Le droit belge prévoit que le sous-traitant puisse agir à l’égard du maître de l’ouvrage : c’est ce que stipule l’article 1798 du Code civil qui institue l’action directe. Cette dernière a pour effet d’immobiliser la créance (déjà née) de l’entrepreneur principal envers le maître de l’ouvrage dès que le sous-traitant a informé ce dernier de sa volonté de s’en prévaloir. Le maître de l’ouvrage devra donc payer la créance au sous-traitant plutôt qu’à l’entrepreneur principal.
Il arrive régulièrement que plusieurs actions directes soient notifiées au cours d’une même période au maître d'ouvrage. Se pose alors la question de la manière dont il doit procéder pour répartir les fonds. Comment déterminer l’ordre de paiement entre les divers sous-traitants ?
La question du conflit entre plusieurs actions directes n'est pas expressément réglée par l'article 1798 du Code civil et fait l'objet d'analyses divergentes en doctrine et en jurisprudence.

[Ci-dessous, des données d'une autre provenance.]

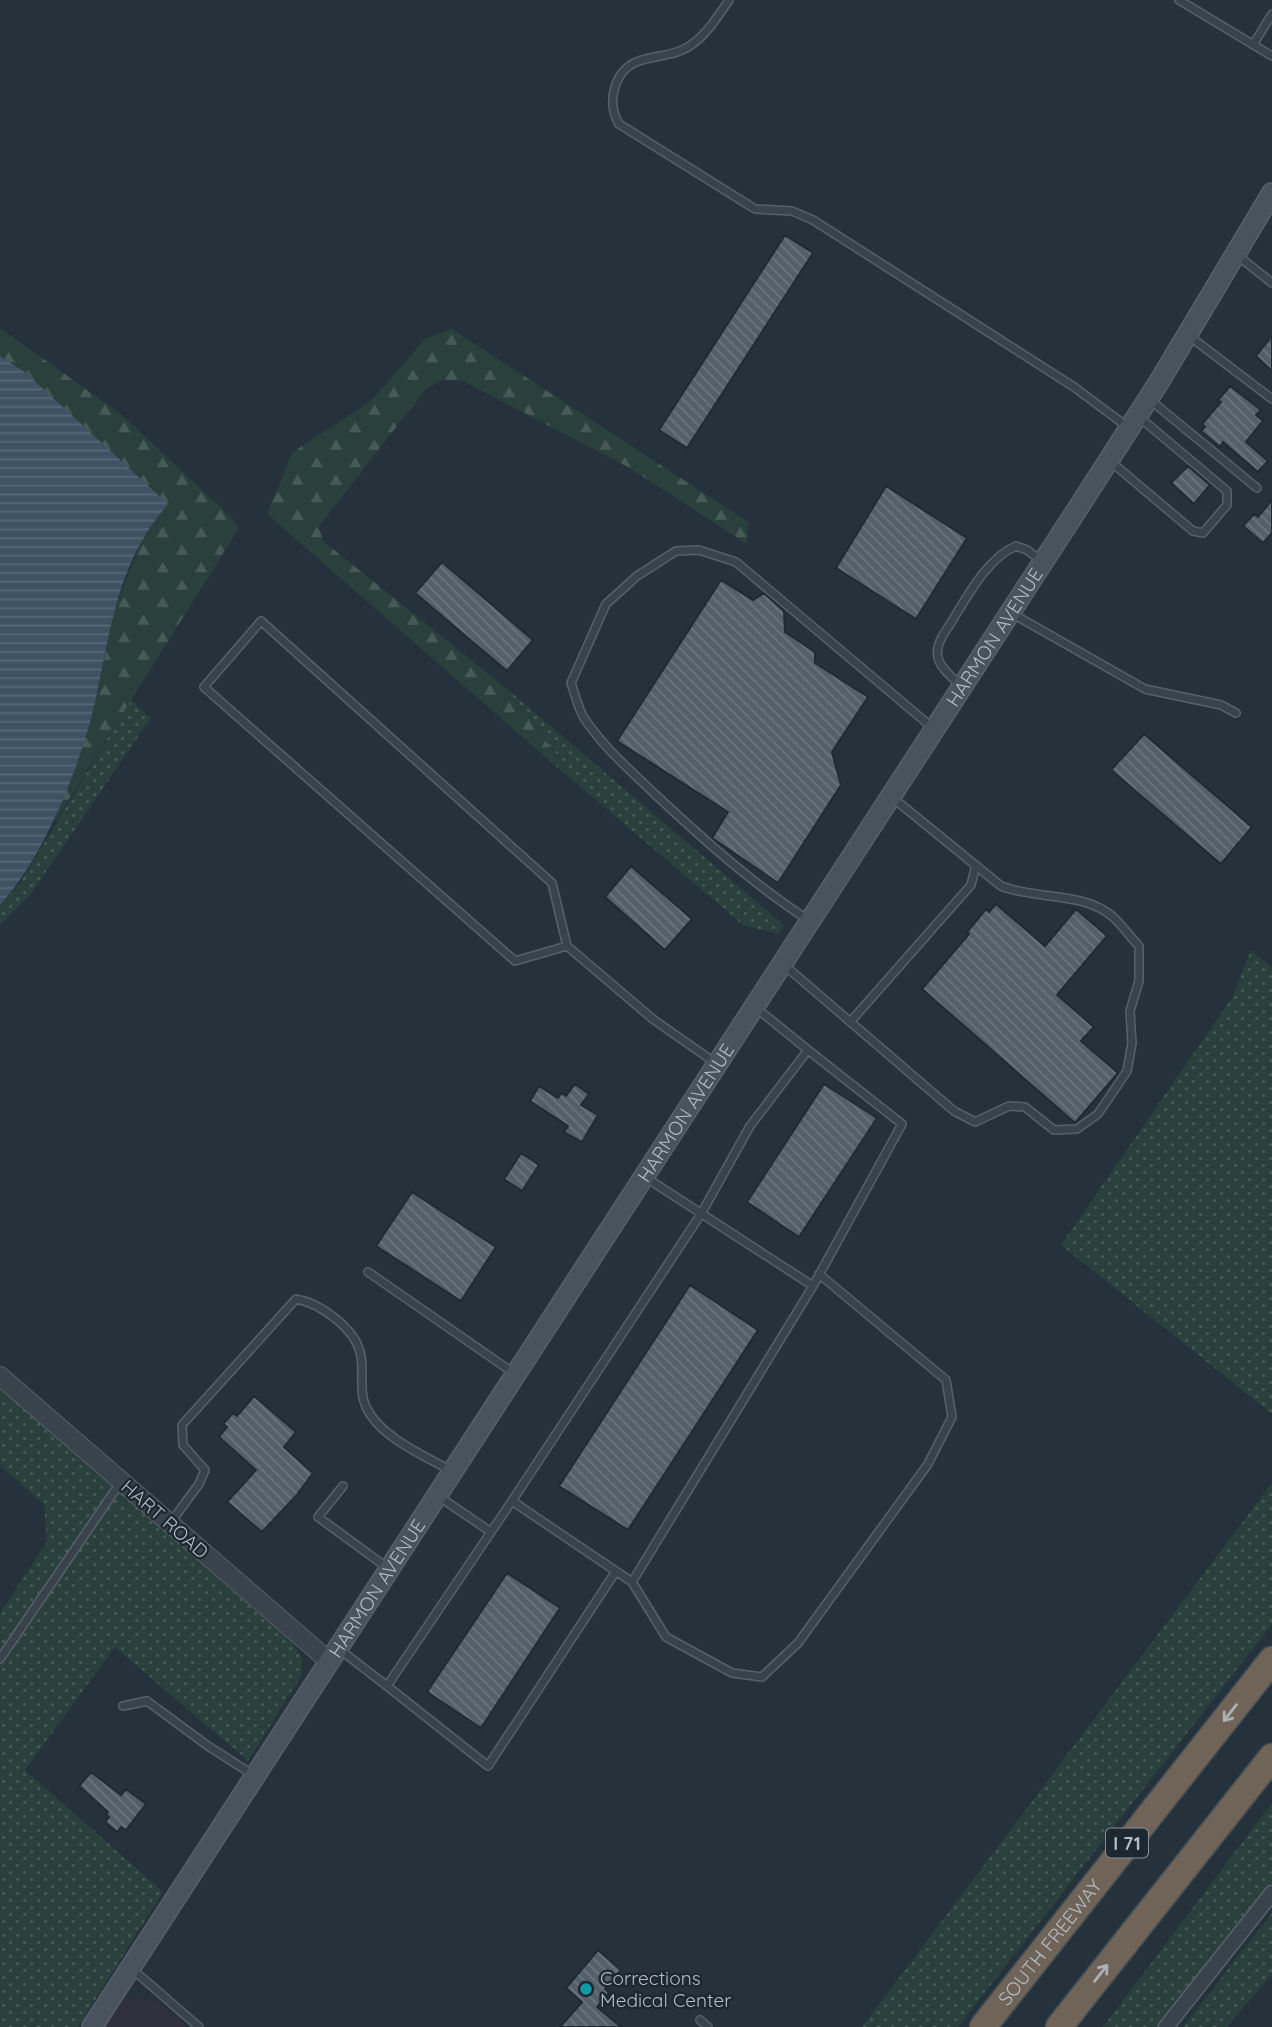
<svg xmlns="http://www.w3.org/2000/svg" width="1272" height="2027" viewBox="0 0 1272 2027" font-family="Quicksand,sans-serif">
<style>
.medical{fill:#31313d}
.grass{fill:url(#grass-dots)}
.forest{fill:url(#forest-firs)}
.water{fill:url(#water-rules)}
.building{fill:url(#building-back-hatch);stroke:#202a32;stroke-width:2}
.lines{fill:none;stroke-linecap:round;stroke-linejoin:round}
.service-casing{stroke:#576169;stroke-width:10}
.minor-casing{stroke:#576169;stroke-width:17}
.tertiary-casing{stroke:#576169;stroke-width:20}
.secondary-casing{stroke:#576169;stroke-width:22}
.motorway-casing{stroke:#444e56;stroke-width:29}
.service{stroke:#39434b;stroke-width:7}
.minor{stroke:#39434b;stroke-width:14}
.tertiary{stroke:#39434b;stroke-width:18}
.secondary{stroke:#48535e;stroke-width:19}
.motorway{stroke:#706357;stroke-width:26}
.oneway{stroke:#abb0b6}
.culture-dot{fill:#0f9aa8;stroke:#1e2830;stroke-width:2.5}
.labels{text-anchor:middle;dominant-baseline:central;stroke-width:5;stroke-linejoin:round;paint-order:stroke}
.shield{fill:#1e2830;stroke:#88919a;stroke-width:2}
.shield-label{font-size:18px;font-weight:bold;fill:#b5bec7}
.street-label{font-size:19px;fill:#b5bec7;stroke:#1e2830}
.poi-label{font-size:19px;fill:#b5bec7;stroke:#1e2830;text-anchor:start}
</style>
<defs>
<pattern id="grass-dots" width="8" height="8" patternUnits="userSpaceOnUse" patternTransform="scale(1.75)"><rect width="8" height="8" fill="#2a403d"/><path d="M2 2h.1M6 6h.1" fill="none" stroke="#475a58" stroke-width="1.8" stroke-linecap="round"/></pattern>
<pattern id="forest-firs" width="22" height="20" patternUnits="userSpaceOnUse" patternTransform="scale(1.75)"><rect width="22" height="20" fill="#2a403d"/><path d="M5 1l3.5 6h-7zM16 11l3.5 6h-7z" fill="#475a58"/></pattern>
<pattern id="water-rules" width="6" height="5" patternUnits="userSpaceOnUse" patternTransform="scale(1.75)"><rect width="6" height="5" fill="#3d5262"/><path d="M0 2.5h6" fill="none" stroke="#576977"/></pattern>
<pattern id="building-back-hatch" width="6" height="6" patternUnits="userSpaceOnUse" patternTransform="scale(1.75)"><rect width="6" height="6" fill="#53606a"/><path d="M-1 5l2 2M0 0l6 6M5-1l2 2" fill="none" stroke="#6a757e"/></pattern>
</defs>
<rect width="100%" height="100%" fill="#26323b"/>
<path class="medical" d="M 122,1998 L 158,2001 L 186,2027 L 103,2027 Z"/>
<path class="grass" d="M 507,689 L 784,925 L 778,934 L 743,925 L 549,760 L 561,760 Z
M 131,700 L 151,718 L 30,895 L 0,925 L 0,905 L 18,886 Z
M 1251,950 L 1272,968 L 1272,1414 L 1061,1245 L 1232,998 Z
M 0,1387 L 292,1643 L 302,1658 L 302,1675 L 248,1761 L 115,1647 L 25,1770 L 163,1892 L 78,2027 L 0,2027 L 0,1613 L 47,1542 L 44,1504 L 0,1466 Z
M 1272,1483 L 1272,1624 L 958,2027 L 862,2027 Z
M 1272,1803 L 1272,1890 L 1163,2027 L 1103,2027 Z
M 1272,1913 L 1272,1974 L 1227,2027 L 1183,2027 Z"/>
<path class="forest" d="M 0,328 L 122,415 L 231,517 L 239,528 L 54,823 L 94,707 L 115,609 L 142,540 L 167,504 L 26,373 L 0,356 Z
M 452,329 L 748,522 L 747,544 L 628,467 L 463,381 L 441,380 L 425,390 L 319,526 L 323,541 L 507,689 L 561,761 L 549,760 L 267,514 L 293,452 L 371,401 L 425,339 Z"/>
<path class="water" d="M 0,356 L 26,373 L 168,504 C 159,515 150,527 143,539 C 114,588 107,649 95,703 C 79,768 45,856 0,905 Z"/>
<path class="building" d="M 785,235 L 813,253 L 687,448 L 659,430 Z
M 1272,336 L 1272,371 L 1256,356 Z
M 1230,386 L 1261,410 L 1256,415 L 1263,421 L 1246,442 L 1268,461 L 1258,472 L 1223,442 L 1220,447 L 1201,431 L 1205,427 L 1202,424 L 1221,402 L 1218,400 Z
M 1188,466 L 1210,485 L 1194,504 L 1171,483 Z
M 886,486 L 967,538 L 916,619 L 836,568 Z
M 1272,500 L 1272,533 L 1263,543 L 1243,526 L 1254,514 L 1258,517 Z
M 442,562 L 533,640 L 507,671 L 415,593 Z
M 721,580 L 753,600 L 764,593 L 784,611 L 785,632 L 815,652 L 815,663 L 868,697 L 832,752 L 841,785 L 778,883 L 712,838 L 728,812 L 617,741 Z
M 1144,734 L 1252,827 L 1221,864 L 1111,770 Z
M 631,866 L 692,919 L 665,950 L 605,897 Z
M 996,904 L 1045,946 L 1076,909 L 1107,936 L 1057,995 L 1094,1027 L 1081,1041 L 1118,1073 L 1075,1123 L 922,989 L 969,934 L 967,932 L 986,909 L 989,912 Z
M 575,1084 L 589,1094 L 581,1105 L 598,1115 L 582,1142 L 564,1132 L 568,1126 L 530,1101 L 539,1086 L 558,1098 L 561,1093 L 566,1096 Z
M 824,1084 L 877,1118 L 799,1237 L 747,1202 Z
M 521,1153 L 539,1165 L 522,1191 L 504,1179 Z
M 412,1192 L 496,1247 L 461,1301 L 376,1246 Z
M 690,1285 L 758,1330 L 628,1530 L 559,1486 Z
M 254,1396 L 296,1432 L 284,1447 L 313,1473 L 296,1496 L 262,1532 L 227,1502 L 256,1470 L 219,1437 L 227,1427 L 223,1424 L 233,1413 L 237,1416 Z
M 507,1573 L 560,1608 L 481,1728 L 427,1692 Z
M 91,1772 L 121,1795 L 126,1789 L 146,1804 L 126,1830 L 121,1827 L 117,1832 L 105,1822 L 109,1817 L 106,1814 L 108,1812 L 79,1786 Z
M 598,1950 L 621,1970 L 605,1989 L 609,1993 L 597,2007 L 621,2027 L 560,2027 L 582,2002 L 566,1988 Z"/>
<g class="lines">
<g class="service-casing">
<path id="service" d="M 729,0 C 719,15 706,35 691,45 C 676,56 656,55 639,61 C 614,69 606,103 619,124 L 755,209 L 792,211 L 813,220 L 1074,387 L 1129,428
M 1179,0 L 1272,56
M 1253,45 L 1272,14
M 1237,255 L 1272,283
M 1188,335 L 1272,399
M 1149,399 L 1257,488
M 1110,461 L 1193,531 L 1203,533 L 1227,505 L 1227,491 L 1138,416
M 1011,613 L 1145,689 L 1221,705 L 1236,713
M 961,686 C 943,669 929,659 943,635 C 963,606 983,560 1016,546 L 1027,550 L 1043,562
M 810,921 C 754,885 705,841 657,796 C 631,771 604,748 584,718 C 578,708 575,694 571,683 L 606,604 L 637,576 L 676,551 L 699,550 L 736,562 L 934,729
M 567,946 L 552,883 L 261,621 L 204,687 L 515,961 L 567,946 L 654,1020 L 717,1064
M 783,964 L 954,1111 L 975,1122 L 1009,1106 L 1025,1107 L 1054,1130 L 1077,1129 L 1098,1114 L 1127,1071 L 1132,1043 L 1130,1011 L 1139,981 L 1139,946 C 1130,937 1122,925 1113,917 C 1083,891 1036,900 1001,886 L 893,798
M 851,1021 L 971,885 L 976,865
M 808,1050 L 902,1124 L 813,1286
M 645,1177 L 813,1286 L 632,1582 L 512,1501 L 701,1214 L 750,1126 L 808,1050 L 755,1007
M 368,1272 L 515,1374
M 343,1486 L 318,1517 L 389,1569
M 171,1522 L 199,1484 L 205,1470 L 183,1445 L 182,1425 L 296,1299 C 320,1303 354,1328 360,1352 C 365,1369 358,1390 366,1407 C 380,1437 424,1456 452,1471
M 491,1532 L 512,1501
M 632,1582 L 666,1637 L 732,1673 L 762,1677 L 798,1643 L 928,1464 L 952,1417 L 946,1380 L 819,1274
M 339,1649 L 387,1686 L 491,1532 L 438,1496
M 0,1659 L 120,1483
M 387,1686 L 488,1766 L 616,1571
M 123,1706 L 147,1701 L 208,1746 L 255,1776
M 131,1968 L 199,2027
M 700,2020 L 708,2027"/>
</g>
<g class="minor-casing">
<path id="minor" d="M 1166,2027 L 1272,1893"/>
</g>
<g class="tertiary-casing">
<path id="tertiary" d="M 0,1376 L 330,1662"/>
</g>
<g class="secondary-casing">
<g id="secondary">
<path id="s1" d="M 92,2027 L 1080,505 L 1159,382 L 1272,193"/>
</g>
</g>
<g class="motorway-casing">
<g id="motorway">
<path id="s2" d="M 983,2027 L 1272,1660"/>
<path d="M 1059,2027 L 1272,1757"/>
</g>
</g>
<use href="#service" class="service"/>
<use href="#minor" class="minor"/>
<use href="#tertiary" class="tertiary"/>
<use href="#secondary" class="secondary"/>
<use href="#motorway" class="motorway"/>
</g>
<defs><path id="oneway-shaft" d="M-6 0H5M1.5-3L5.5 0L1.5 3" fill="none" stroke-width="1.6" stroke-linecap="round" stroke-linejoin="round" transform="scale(1.75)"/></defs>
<g class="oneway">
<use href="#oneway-shaft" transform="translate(1230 1713) rotate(128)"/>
<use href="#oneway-shaft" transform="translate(1101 1973) rotate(-52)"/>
</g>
<circle class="culture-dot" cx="586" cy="1989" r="7"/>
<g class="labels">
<rect class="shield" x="1106" y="1828.5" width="42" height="29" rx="5"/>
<g class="shield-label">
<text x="1127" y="1843">I 71</text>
</g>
<g class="street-label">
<text stroke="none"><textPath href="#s1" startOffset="1657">HARMON AVENUE</textPath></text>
<text stroke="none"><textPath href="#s1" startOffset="1090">HARMON AVENUE</textPath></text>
<text transform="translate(165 1519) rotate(41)">HART ROAD</text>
<text stroke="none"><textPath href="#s1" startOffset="523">HARMON AVENUE</textPath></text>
<text stroke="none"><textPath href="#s2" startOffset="108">SOUTH FREEWAY</textPath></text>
</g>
<g class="poi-label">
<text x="600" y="1978">Corrections<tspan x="600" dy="22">Medical Center</tspan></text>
</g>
</g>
</svg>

Certains auteurs estiment qu'en cas de pluralité d'actions directes de sous-traitants, la règle de l'antériorité s'applique. D'autres considèrent que cette hypothèse constitue une situation de concours, imposant le respect du principe d'égalité, ce qui oblige le maître de l'ouvrage à procéder à une répartition au marc le franc entre les sous-traitants, sans avoir égard à la chronologie des actions.

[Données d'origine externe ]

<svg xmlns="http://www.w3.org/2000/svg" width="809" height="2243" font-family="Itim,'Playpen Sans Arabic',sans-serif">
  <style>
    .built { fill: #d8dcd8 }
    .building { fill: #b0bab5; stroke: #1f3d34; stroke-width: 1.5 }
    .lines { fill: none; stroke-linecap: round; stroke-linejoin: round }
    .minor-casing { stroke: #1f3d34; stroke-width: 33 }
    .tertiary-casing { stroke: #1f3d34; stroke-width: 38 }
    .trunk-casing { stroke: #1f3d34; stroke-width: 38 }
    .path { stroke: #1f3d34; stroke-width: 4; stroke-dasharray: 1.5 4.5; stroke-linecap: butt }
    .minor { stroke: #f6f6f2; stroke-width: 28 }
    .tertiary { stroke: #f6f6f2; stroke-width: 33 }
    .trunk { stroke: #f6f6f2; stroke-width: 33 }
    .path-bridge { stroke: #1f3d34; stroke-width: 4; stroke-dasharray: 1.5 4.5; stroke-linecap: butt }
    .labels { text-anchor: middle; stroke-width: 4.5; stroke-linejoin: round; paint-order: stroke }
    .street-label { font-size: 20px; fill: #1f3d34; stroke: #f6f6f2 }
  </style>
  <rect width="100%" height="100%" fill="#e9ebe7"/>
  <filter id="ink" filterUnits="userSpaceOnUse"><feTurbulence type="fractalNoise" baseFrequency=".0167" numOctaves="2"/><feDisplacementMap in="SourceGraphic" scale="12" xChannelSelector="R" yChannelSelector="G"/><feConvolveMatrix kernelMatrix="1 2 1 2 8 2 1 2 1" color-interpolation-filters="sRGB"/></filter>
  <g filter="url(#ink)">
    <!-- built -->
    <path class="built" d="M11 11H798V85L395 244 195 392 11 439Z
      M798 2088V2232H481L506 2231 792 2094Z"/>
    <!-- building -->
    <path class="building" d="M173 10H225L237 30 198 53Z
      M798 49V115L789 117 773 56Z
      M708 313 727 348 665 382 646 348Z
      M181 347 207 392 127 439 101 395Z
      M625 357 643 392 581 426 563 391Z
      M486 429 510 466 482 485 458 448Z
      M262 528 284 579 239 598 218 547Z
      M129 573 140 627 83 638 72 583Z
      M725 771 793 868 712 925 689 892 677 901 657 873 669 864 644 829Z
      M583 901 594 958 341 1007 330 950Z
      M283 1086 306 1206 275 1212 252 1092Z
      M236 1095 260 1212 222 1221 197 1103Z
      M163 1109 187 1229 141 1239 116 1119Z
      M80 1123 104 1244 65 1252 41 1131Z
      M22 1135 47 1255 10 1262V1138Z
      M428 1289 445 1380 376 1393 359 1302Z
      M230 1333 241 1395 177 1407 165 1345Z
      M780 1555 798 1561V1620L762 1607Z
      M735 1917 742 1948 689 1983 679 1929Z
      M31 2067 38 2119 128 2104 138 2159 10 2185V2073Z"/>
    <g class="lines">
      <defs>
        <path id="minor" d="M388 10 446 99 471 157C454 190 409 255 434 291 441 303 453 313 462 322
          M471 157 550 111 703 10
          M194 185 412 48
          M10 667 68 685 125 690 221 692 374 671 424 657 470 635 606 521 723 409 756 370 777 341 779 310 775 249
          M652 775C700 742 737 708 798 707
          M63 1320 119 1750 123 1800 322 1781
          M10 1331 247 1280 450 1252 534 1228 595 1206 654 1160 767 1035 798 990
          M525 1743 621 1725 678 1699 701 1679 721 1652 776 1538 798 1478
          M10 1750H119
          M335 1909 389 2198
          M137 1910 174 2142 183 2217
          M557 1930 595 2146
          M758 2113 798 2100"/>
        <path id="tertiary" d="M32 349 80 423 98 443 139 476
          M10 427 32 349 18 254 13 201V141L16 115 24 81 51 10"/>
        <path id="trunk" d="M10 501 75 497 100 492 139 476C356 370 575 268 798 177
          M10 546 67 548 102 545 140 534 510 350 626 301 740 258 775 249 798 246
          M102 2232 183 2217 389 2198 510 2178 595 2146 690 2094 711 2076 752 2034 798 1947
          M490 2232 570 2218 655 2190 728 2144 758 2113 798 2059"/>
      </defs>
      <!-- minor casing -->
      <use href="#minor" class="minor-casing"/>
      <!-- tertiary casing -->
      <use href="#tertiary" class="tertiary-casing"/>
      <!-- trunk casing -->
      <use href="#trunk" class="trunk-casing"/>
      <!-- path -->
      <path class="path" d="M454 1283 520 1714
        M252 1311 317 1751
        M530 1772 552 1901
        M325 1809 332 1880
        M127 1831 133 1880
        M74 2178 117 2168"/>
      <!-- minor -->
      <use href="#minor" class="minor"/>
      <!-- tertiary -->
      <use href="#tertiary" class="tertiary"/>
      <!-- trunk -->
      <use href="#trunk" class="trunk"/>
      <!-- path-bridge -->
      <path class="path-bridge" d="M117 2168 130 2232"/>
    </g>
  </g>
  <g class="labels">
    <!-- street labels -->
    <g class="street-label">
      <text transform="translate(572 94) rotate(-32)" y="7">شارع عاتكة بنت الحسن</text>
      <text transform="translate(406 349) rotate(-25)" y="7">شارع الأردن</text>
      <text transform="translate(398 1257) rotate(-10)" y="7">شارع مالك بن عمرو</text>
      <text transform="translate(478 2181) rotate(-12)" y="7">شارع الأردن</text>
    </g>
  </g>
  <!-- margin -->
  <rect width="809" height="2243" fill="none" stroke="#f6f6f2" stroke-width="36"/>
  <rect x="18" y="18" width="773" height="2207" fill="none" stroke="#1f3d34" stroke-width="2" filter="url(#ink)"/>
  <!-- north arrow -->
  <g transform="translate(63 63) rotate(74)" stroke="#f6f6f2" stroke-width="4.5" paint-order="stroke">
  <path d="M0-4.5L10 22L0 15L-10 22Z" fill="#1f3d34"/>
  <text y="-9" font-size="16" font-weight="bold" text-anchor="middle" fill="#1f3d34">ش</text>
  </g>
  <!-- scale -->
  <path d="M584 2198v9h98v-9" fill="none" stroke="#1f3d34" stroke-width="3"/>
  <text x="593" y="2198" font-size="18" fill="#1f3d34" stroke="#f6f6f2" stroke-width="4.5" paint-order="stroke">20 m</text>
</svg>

Dans un jugement du 5 septembre 2019 (R.G. 18/741/A), le Tribunal de première instance de Namur, division Dinant, estime que cette dernière solution ne peut être retenue pour plusieurs motifs. La répartition au marc le franc semble, selon le Tribunal, impraticable, à défaut de réglementation de la procédure à suivre par le maître de l'ouvrage. En outre, elle fait dépendre l'efficacité de l'action directe de la diligence du maître de l'ouvrage et de l'attitude de l'entrepreneur principal. Enfin, en cas de contestation de certaines créances « cause » de l'action directe, elle impose d'attendre que toutes les actions éventuelles soient tranchées pour que le maître de l'ouvrage puisse répartir les fonds. Le tribunal partage par conséquent l'analyse des auteurs qui considèrent que la répartition au marc le franc doit être limitée à l'hypothèse d'actions directes réellement simultanées.
Nous invitons par conséquent les maîtres d'ouvrage qui font face à des actions directes multiples à être particulièrement prudents. En effet, la méconnaissance par le maître d’ouvrage de l’action directe l’expose à l’application de l’adage « qui paie mal, paie deux fois ». Une solution pour le maître d’ouvrage pourrait être de consigner les sommes dues à la Caisse des dépôts et consignations ou sur un compte bloqué, ce que lui permet l’article 1798, alinéa 3 du Code civil en cas de désaccord entre le sous-traitant et l'entrepreneur.
L’objectif, in fine, n’est évidemment de payer que ce qui est dû, et uniquement ce montant, afin de ne pas perdre de l’argent dans l’opération.